Situados en la línea del tiempo, los seres humanos son conscientes del devenir y, en ese escenario de cambios, se dan cuenta que las cosas y las personas surgen y desaparecen continuamente. Estar y no estar, ser y no ser, nacer y morir, contradicciones necesarias para la renovación del todo. Sin embargo, la conciencia les da lugar a los sentimientos, y entre estos el afecto, la simpatía, el amor y con ellos el dolor también se hace presente, con la ausencia.
Alimentar inquietudes, afectos, emociones, con los seres que los une una filiación familiar o con aquellos que se han encontrado coincidencias, motivaciones, deseos, apetencias, es propio de los seres vivos superiores y, entre estos, los seres humanos. Pero a diferencia de los demás, con su conciencia, estos también se dan cuenta, saben que, en la dilatación del tiempo, todo se acaba y entre el antes y el después, entre la presencia y la ausencia, irremediablemente surge el dolor.
Amar requiere tanto de la presencia del ser que ama como la del ser amado, si uno de las dos se ausenta surge un vacío existencial en el que se queda, que se convierte en aflicción, en dolor, en tristeza y, a pesar de que se va diluyendo con el paso del tiempo, con el olvido, el recuerdo permanece, ya que solo la muerte pone fin a la memoria. No obstante, se ama al que está presente y aunque con la ausencia el recuerdo vagamente encienda la llama sutil de ese sentimiento, lo evocado nunca es igual a lo presente.
Los recuerdos perviven en la conciencia de los vivos, sin embargo, con el paso de los años, la memoria falla, dejando borrosas imágenes del ayer que estando ahí…, por momentos, cuesta conjuntarlas. Pese a ello, la fuerza que imprimen los sentimientos se resiste a desaparecer, la huella es profunda.
Es por lo que, sobreponiéndose a lo cotidiano, a lo nuevo que avasalla a lo viejo, hay personas que, al dejar profunda huella, inmarcesible quizás, se devuelven con firmes imágenes, con vividos momentos, con claros sonidos, prístinas voces y nostalgias.
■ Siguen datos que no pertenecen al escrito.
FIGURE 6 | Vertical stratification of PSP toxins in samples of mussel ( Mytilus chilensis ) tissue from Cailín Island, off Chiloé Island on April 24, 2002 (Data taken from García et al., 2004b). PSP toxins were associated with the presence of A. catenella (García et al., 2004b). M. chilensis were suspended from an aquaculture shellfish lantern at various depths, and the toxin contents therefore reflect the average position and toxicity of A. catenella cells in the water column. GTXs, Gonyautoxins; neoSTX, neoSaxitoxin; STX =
Son segundos en los que esos instantes alivianan la dura carga de la ausencia.
Retener imágenes hilvanadas con momentos del pasado, con lo que ha dejado el rastro de los años, con añoranzas, en un mosaico de recuerdos, juntarlos como fotografías que la mente retiene a partir del recorrido de un antes y un después, es lo que les queda a aquellos que experimentan y son conscientes de la separación total y no esperan un reencuentro más allá de esta vida.
Dijo Roberto Obregón: “A decir verdad, la lluvia no habla de ti. Sí que hoy te confundí. Y ya van cuatro entre la multitud. Dejé que cayeran mis ojos al suelo para que las personas adultas al pasar no lastimaran mi amargura. Y al entrarme de regreso en casa encontré tu ausencia diseminada en el piso”. Pero, la lluvia, el silencio, las personas, los amaneceres, los días, la casa, sí me hablan de vos, estás aquí, presente.
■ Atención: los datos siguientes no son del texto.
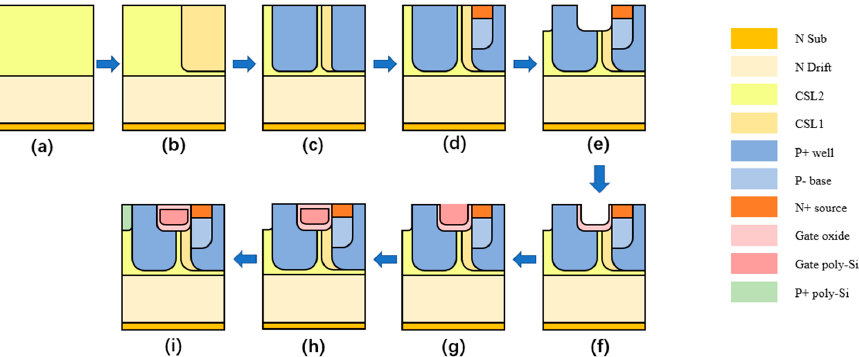
Figure 12. The proposed fabrication process. ( a ) Epitaxial N- drift and CSL1 ( b ) Forming of CSL2 by ion implantation ( c ) Forming of P+ well by ion implantation ( d ) Forming of P- base and N+ source by double ion implantation ( e ) Annealing, trench gate region and HJD region ( f ) Thermal oxidation to form gate oxide ( g ) Depositing of gate poly-silicon ( h ) Depositing of gate oxide ( i ) Depositing of P+-doped poly-silicon of HJD region. P+-doped poly-silicon of HJD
Las despedidas, y con estas las ausencias de los seres que se aman, cuando son para siempre, encierran la trágica noción de saber que nunca se volverán a ver, a encontrar, a compartir, lacerante verdad para el que se queda. De ahí, que regocijarse con los momentos compartidos, las alegrías vividas y, sobre todo, la oportunidad y fortuna que se tuvo de ese encuentro sea lo más extraordinario.